WASHINGTON — A weak tornado touched down in Salisbury on Maryland’s Eastern shore Monday afternoon and tore through more than a mile of the city, flipping cars, damaging homes and uprooting trees, the National Weather Service confirmed.
The EF-1 tornado brought winds of up to 105 mph, Bill Sammler, an NWS meteorologist said Tuesday, during a news conference with Salisbury city officials. The tornado touched down about 1:40 p.m. Monday afternoon near Salisbury University along U.S. 13 and Dogwood Drive, according to the weather service.
The tornado was at its most intense shortly after touching down when it struck a strip mall, tossing cars around a restaurant parking lot. The tornado then skirted across the open athletic fields of the university, sparing the campus, before slamming into a residential neighborhood.
There were no reported injuries, said David Shipley, Wicomico County’s director of emergency services. Officials said the tornado partially collapsed an industrial building on the city’s south side and caused two homes to be condemned.
The Enhanced Fujita scale, which is used to rate tornadoes, classifies EF 1 tornadoes as storms causing moderate damage, which are capable of pushing homes off foundations and moving vehicles.
Shipley told WTOP the tornado swept through a residential area of between four to six blocks. “We were very lucky … only two homes in the area had to be condemned and we only have six others that were damaged because of the trees falling,” he said.
The tornado toppled trees and power lines.

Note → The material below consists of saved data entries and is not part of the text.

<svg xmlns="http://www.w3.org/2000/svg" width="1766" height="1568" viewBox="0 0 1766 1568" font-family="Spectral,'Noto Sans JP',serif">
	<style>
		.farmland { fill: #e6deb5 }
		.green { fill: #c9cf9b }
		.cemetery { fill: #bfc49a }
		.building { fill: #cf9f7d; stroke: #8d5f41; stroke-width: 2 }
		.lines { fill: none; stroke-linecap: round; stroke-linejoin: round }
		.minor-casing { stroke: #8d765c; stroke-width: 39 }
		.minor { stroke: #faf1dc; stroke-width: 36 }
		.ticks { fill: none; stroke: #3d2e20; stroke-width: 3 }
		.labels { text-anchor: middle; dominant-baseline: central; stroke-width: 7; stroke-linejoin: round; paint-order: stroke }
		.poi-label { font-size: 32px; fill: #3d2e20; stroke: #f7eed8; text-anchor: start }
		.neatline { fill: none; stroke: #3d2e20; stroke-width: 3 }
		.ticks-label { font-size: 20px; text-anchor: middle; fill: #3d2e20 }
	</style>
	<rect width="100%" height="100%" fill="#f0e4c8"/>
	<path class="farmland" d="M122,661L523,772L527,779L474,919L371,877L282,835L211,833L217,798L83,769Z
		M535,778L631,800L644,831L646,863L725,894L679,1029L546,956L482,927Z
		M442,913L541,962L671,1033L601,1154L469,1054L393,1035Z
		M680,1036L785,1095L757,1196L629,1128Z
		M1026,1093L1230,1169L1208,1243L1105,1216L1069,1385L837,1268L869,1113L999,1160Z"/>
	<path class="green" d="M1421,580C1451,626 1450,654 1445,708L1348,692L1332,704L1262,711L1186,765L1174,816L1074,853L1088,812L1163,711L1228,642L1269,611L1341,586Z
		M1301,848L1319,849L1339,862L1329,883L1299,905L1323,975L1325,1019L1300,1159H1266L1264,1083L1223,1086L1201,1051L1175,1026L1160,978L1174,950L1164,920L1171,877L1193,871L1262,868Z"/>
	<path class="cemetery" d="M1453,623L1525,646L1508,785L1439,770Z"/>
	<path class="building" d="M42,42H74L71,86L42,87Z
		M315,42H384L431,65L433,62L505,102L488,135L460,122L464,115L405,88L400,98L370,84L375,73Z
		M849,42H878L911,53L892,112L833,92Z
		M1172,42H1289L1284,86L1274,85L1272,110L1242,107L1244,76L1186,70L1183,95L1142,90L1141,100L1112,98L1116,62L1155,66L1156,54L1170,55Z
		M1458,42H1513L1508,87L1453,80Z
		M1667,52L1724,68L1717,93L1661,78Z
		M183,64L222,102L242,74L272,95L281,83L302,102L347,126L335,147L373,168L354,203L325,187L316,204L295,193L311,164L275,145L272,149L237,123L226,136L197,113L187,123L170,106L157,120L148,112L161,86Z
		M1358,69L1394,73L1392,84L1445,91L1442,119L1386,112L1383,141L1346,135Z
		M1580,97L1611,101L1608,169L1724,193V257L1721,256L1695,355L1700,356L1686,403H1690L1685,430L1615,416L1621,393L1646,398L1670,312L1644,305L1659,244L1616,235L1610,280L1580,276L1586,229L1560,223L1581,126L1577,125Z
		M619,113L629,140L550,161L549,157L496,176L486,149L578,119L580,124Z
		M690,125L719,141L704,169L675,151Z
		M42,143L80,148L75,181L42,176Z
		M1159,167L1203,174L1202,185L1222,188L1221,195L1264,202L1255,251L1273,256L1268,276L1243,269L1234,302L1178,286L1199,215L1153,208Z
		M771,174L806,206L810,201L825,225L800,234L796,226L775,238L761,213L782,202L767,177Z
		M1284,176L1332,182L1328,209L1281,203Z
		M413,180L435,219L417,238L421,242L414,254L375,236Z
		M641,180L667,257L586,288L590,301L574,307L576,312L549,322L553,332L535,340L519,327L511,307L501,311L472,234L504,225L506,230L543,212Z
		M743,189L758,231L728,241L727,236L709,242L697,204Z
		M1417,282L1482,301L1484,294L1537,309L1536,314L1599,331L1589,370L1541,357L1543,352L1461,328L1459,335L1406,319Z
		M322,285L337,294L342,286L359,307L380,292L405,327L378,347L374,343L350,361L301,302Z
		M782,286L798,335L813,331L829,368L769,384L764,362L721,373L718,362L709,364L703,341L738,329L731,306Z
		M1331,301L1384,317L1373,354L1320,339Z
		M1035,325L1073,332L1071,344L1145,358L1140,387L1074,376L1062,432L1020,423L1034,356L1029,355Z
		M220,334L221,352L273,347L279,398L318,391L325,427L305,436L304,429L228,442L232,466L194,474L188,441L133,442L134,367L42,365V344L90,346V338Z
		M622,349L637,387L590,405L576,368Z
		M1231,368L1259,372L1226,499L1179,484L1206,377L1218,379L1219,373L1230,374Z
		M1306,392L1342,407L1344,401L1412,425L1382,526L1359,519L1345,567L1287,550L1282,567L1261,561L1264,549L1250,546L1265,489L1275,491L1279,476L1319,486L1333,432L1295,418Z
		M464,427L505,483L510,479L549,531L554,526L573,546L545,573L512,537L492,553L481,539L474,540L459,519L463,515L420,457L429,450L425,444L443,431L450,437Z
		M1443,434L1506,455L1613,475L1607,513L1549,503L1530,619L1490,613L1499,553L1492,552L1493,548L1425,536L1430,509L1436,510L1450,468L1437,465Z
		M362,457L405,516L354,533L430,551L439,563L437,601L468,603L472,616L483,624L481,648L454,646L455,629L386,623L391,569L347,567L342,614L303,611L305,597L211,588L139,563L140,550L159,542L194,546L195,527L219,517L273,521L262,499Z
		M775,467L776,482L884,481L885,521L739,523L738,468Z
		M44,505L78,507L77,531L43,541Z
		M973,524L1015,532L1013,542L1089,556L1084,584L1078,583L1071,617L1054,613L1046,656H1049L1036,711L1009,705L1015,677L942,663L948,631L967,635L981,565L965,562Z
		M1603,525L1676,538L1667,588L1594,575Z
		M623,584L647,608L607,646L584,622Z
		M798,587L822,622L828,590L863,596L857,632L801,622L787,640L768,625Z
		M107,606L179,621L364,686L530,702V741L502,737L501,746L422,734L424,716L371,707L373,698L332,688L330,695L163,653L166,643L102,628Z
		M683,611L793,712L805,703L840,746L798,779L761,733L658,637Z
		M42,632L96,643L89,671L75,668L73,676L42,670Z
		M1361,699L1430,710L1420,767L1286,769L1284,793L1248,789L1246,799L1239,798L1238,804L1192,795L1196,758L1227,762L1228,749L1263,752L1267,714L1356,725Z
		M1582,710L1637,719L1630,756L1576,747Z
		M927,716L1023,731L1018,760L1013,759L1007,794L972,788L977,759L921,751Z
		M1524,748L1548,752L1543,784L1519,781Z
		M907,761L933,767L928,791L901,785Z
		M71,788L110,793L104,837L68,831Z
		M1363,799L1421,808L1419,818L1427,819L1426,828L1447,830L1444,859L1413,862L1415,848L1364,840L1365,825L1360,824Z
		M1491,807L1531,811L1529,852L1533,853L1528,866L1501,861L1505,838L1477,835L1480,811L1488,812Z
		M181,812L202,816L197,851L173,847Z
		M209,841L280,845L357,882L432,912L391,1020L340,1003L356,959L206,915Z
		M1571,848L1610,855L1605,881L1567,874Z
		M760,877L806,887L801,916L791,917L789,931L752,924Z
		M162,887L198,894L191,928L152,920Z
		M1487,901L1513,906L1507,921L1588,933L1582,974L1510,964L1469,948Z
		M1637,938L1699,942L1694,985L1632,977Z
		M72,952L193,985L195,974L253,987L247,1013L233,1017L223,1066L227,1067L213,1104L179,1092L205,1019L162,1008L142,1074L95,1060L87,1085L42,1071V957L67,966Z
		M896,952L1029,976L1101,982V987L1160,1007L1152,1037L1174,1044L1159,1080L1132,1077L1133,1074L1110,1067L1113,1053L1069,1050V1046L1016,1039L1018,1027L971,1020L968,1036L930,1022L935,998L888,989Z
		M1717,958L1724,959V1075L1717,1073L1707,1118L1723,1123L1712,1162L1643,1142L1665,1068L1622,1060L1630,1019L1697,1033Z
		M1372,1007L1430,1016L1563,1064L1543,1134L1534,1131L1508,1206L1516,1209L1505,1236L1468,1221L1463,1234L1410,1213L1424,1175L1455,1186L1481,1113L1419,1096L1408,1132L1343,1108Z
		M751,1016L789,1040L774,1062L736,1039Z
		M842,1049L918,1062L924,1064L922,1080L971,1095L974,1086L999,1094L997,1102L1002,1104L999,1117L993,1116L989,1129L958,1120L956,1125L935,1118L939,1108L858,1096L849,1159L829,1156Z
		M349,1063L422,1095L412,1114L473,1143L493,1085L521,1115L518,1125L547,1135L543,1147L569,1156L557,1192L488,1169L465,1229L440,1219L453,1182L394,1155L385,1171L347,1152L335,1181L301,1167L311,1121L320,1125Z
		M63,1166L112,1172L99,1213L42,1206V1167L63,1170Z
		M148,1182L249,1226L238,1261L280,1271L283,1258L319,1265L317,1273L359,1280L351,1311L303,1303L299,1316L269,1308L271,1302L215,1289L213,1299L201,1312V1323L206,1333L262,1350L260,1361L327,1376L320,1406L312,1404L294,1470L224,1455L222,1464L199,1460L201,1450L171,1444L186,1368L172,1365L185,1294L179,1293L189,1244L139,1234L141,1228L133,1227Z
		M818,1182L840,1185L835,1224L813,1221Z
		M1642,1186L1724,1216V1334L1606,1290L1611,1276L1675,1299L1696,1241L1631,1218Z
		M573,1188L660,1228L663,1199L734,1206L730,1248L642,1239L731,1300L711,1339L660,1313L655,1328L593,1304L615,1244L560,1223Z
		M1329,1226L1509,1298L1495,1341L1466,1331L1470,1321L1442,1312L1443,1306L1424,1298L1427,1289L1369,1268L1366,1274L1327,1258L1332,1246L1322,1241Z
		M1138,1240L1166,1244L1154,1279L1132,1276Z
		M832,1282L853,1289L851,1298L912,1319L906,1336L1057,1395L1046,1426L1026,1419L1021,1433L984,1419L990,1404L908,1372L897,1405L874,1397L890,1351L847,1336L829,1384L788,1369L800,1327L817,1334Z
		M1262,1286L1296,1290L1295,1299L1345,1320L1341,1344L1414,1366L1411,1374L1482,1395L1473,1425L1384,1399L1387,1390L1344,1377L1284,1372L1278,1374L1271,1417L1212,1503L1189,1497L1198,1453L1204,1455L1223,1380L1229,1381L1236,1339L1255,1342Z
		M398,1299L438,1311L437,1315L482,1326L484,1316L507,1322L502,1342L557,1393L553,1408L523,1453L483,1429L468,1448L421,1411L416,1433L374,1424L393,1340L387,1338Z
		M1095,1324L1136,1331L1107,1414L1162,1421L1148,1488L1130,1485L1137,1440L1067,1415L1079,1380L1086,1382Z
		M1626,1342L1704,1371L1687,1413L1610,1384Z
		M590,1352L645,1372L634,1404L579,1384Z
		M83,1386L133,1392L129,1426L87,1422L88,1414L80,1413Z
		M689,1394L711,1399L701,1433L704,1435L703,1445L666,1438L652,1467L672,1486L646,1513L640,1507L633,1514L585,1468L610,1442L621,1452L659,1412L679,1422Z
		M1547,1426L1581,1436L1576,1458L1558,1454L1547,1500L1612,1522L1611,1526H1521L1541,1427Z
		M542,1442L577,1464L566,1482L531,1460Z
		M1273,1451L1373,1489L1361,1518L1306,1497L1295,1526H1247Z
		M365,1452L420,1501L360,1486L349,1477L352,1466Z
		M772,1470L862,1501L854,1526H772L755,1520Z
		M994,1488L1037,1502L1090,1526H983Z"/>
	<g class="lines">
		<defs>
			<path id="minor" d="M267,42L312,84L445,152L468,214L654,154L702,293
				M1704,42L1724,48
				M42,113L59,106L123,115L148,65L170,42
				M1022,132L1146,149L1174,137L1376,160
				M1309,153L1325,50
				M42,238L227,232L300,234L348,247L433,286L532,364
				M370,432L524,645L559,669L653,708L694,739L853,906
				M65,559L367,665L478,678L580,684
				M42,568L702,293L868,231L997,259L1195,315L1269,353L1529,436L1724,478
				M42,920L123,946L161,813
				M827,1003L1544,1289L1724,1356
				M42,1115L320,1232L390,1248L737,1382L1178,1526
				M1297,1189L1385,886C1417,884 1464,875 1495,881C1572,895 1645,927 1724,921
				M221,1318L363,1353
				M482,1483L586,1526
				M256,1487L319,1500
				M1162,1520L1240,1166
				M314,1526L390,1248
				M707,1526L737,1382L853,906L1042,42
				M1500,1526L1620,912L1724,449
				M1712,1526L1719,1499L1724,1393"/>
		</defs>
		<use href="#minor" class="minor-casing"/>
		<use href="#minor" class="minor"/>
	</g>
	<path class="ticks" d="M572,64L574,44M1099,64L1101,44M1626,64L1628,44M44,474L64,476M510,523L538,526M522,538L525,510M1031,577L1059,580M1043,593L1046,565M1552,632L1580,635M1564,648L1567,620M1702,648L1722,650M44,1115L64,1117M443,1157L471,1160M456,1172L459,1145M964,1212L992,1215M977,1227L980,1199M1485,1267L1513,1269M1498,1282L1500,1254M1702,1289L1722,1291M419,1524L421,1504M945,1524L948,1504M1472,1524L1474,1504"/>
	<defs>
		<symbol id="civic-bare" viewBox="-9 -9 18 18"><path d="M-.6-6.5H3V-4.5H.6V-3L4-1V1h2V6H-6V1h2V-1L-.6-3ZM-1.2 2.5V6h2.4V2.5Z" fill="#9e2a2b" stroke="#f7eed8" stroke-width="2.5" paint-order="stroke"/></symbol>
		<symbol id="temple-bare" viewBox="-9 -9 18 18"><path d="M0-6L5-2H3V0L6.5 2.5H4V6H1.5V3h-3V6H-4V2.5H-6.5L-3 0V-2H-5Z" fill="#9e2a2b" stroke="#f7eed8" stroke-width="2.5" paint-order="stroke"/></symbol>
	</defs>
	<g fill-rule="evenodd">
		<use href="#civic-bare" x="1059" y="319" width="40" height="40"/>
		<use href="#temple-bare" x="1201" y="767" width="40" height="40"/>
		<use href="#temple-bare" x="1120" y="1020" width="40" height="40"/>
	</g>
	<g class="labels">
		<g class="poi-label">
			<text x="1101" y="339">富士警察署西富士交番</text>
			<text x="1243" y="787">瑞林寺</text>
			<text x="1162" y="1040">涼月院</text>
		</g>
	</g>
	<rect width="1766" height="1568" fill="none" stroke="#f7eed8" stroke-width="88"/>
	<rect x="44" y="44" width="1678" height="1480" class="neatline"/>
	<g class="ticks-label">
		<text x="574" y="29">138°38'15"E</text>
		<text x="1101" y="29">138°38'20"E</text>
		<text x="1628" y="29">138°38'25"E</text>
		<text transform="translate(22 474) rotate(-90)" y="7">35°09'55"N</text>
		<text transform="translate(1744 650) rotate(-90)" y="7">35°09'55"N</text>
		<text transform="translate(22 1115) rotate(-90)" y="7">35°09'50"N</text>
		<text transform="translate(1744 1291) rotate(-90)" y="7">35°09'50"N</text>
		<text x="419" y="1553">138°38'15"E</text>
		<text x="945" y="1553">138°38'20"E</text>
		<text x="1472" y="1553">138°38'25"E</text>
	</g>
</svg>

Electrical meters were ripped off six houses along with the downed power lines.
“There were some very, very large trees blown over and trees broken in half,” Shipley said.
Repairs were made and power restored to about 200 homes Monday night, officials said.
The weather service issued a Severe Thunderstorm Warning shortly before the tornado touched down but did not issue a tornado warning. Sammler said the storm was difficult to track via radar because the rotation was very low to the ground, which is more typical of a tropical tornado.
“It really didn’t give us much clue as to when it was going to happen until the time it actually touched down, so it wasn’t one of those kind of classic type of plains-type of tornadoes that you see the rotation on the radar, 10, 15, 20 minutes before the event,” he said.
Monday’s tornado was the second to hit Maryland’s Eastern Shore in as many weeks. An EF-2 tornado ripped through Stevensville, Maryland — about 70 miles northwest of Salisbury — in the early morning hours of July 24, destroying several homes and injuring one person.